You can use knowledge of the mutex internals to do this. Ordinarily this wouldn’t be a very good idea, but it’s fine for debugging.
Under Linux with the NPTL implementation of pthreads (which is any modern glibc), you can examine the __data.__owner member of the pthread_mutex_t structure to find out the thread that currently has it locked.
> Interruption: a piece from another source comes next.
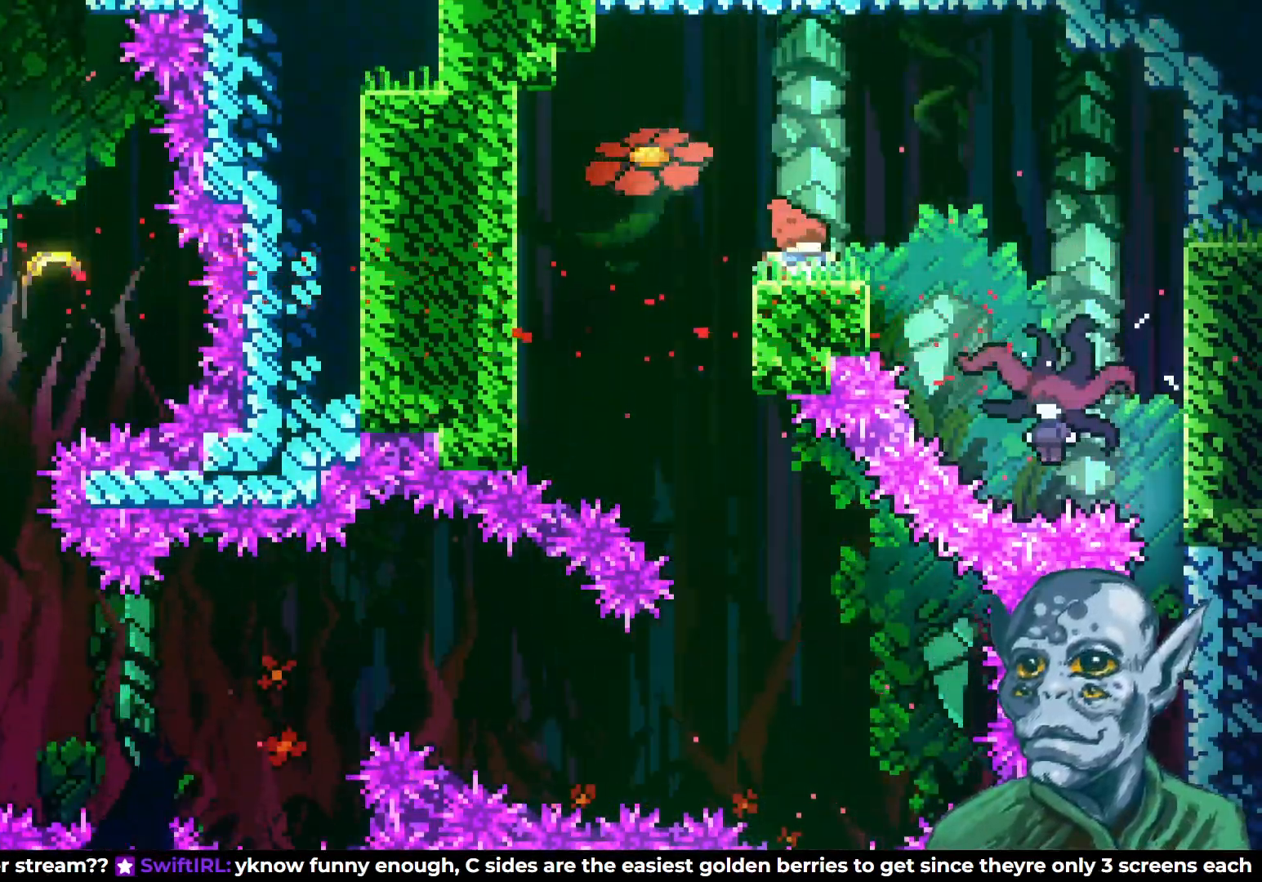
{"buttons": ["DPAD_DOWN", "DPAD_RIGHT"], "left_stick": "center", "right_stick": "center", "events": [[33, "DPAD_RIGHT", "down"], [67, "CROSS", "down"], [183, "CROSS", "up"], [467, "DPAD_DOWN", "down"]]}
This is how to do it after attaching to the process with gdb:
(gdb) thread 2
[Switching to thread 2 (Thread 0xb6d94b90 (LWP 22026))]#0 0xb771f424 in __kernel_vsyscall ()
(gdb) bt
#0 0xb771f424 in __kernel_vsyscall ()
#1 0xb76fec99 in __lll_lock_wait () from /lib/i686/cmov/libpthread.so.0
#2 0xb76fa0c4 in _L_lock_89 () from /lib/i686/cmov/libpthread.so.0
#3 0xb76f99f2 in pthread_mutex_lock () from /lib/i686/cmov/libpthread.so.0
#4 0x080484a6 in thread (x=0x0) at mutex_owner.c:8
#5 0xb76f84c0 in start_thread () from /lib/i686/cmov/libpthread.so.0
#6 0xb767784e in clone () from /lib/i686/cmov/libc.so.6
(gdb) up 4
#4 0x080484a6 in thread (x=0x0) at mutex_owner.c:8
8 pthread_mutex_lock(&mutex);
(gdb) print mutex.__data.__owner
$1 = 22025
(gdb)
(I switch to the hung thread; do a backtrace to find the pthread_mutex_lock() it’s stuck on; change stack frames to find out the name of the mutex that it’s trying to lock; then print the owner of that mutex). This tells me that the thread with LWP ID 22025 is the culprit.
You can then use thread find 22025 to find out the gdb thread number for that thread and switch to it.